● **THE TASK**
In the records below, convert the lines from the one containing "K搜尋，當天就診，了解轉診單到#7119緊急專線的一切。" through the one containing "dobozzal kerül a kosárba." into a numbered list, skipping blank lines and leaving out the pictures.

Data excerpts
..........

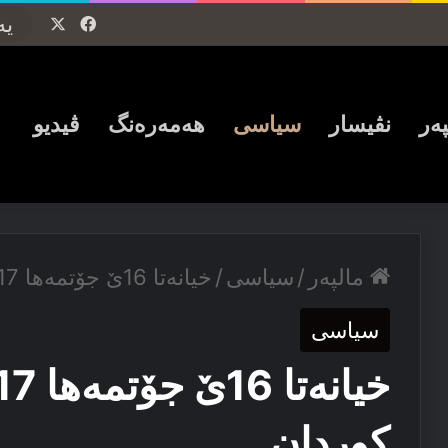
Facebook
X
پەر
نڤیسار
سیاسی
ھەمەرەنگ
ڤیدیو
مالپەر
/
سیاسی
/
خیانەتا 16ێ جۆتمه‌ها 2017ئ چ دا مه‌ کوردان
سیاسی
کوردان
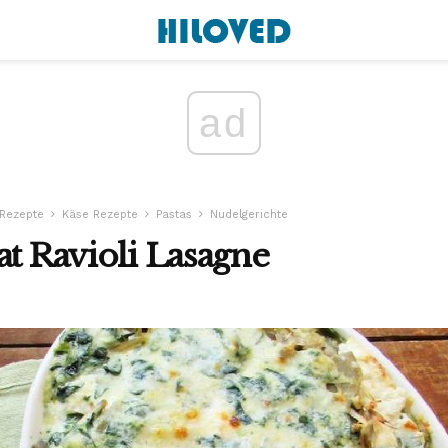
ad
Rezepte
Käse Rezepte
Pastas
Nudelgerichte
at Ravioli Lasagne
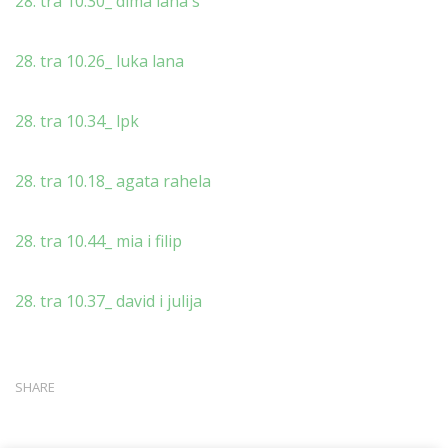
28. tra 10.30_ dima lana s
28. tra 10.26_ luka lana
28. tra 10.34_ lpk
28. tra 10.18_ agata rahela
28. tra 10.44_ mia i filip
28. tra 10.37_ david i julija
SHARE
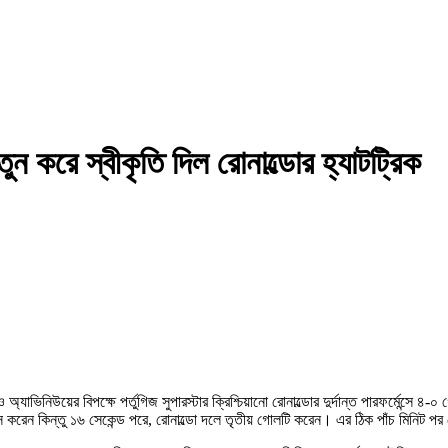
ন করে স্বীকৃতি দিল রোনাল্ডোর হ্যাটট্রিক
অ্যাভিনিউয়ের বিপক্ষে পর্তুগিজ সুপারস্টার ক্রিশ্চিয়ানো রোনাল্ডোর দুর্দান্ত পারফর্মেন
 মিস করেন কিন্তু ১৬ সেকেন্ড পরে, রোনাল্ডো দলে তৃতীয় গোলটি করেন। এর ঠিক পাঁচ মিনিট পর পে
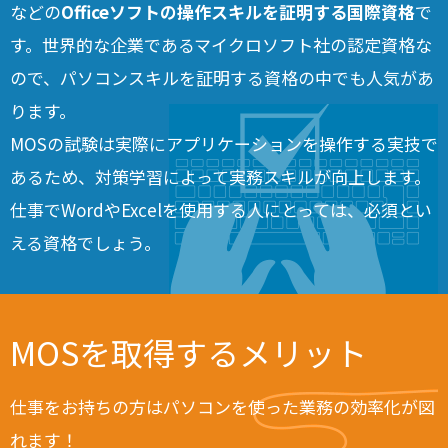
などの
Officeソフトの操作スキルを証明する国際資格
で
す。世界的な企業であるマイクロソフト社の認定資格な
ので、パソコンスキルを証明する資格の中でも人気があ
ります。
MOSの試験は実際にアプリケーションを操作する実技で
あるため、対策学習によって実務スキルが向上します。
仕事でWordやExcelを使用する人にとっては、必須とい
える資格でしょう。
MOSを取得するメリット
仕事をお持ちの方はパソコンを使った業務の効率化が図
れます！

..........

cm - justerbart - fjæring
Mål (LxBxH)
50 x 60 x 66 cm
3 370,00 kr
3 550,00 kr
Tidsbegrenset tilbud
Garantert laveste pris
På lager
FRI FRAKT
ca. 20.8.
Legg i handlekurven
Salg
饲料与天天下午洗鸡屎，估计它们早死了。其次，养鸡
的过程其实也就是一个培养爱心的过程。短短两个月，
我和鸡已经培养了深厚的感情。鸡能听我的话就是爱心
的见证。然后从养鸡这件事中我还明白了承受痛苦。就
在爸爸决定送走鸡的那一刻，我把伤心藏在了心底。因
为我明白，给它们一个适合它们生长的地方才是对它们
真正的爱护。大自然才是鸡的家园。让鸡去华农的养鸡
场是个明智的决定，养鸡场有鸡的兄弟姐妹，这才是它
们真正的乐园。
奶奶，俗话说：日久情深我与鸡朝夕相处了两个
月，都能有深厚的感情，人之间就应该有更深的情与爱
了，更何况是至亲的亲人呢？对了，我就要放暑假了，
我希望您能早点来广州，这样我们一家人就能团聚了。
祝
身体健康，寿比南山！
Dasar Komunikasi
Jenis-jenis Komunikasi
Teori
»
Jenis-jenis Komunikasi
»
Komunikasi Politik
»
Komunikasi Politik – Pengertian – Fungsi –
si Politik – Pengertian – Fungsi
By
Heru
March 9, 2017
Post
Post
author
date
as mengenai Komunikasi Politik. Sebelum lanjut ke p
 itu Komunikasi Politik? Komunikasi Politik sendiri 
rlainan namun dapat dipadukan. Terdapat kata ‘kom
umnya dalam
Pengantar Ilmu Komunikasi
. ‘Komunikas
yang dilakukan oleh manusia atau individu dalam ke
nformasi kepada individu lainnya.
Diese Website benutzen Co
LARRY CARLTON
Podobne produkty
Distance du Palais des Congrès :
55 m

..........

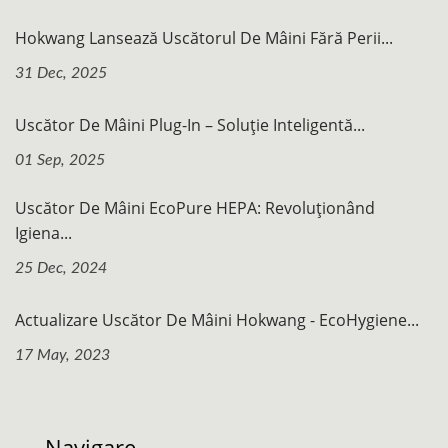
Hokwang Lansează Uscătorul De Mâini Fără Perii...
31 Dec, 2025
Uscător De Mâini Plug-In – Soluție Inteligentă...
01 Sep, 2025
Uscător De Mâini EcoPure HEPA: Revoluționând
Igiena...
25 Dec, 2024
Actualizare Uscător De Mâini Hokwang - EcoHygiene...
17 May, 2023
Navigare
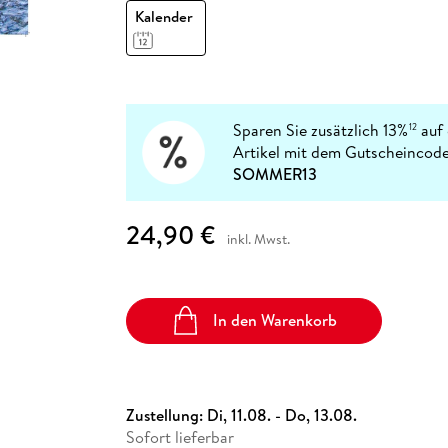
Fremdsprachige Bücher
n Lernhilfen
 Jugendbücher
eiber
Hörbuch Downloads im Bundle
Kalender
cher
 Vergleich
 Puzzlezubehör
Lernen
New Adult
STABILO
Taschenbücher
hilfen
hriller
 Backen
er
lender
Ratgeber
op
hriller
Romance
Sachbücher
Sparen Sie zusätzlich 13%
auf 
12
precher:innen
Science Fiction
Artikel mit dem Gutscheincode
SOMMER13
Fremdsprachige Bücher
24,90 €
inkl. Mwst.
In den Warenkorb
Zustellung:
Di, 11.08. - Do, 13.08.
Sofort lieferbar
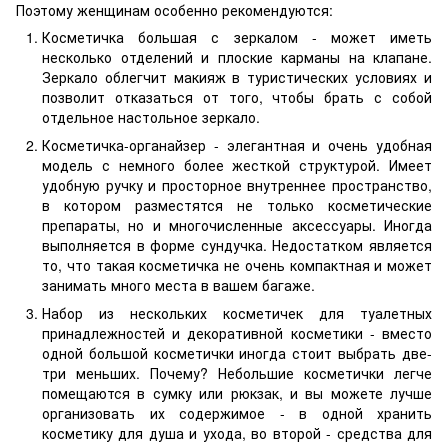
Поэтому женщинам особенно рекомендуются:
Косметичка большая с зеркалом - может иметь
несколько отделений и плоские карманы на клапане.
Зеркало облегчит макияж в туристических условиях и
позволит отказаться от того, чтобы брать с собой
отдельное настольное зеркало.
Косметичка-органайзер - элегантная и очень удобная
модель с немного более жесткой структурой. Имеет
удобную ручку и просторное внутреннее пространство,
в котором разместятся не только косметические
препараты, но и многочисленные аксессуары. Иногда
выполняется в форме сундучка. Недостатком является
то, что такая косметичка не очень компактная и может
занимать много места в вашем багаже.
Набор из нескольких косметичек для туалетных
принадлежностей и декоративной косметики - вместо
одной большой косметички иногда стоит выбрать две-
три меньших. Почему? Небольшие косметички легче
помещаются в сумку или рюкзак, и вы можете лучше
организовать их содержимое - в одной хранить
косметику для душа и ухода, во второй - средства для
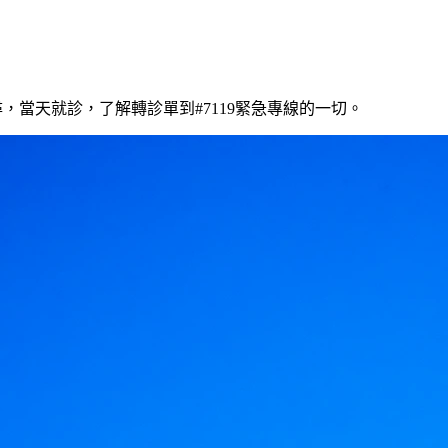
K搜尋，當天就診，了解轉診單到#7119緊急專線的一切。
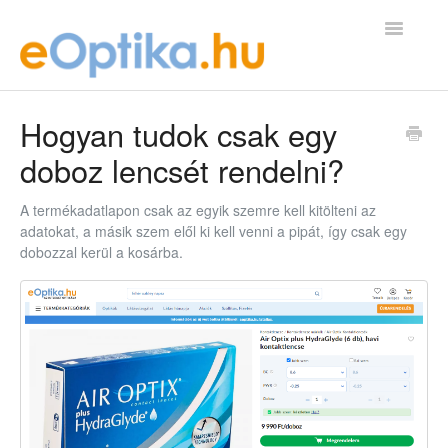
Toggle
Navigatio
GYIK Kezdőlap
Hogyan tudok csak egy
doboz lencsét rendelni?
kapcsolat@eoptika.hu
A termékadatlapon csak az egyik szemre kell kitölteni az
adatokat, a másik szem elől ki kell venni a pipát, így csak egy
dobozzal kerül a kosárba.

..........

● **TASK RESULT**
1. K搜尋，當天就診，了解轉診單到#7119緊急專線的一切。
2. Toggle
3. Navigatio
4. GYIK Kezdőlap
5. Hogyan tudok csak egy
6. doboz lencsét rendelni?
7. kapcsolat@eoptika.hu
8. A termékadatlapon csak az egyik szemre kell kitölteni az
9. adatokat, a másik szem elől ki kell venni a pipát, így csak egy
10. dobozzal kerül a kosárba.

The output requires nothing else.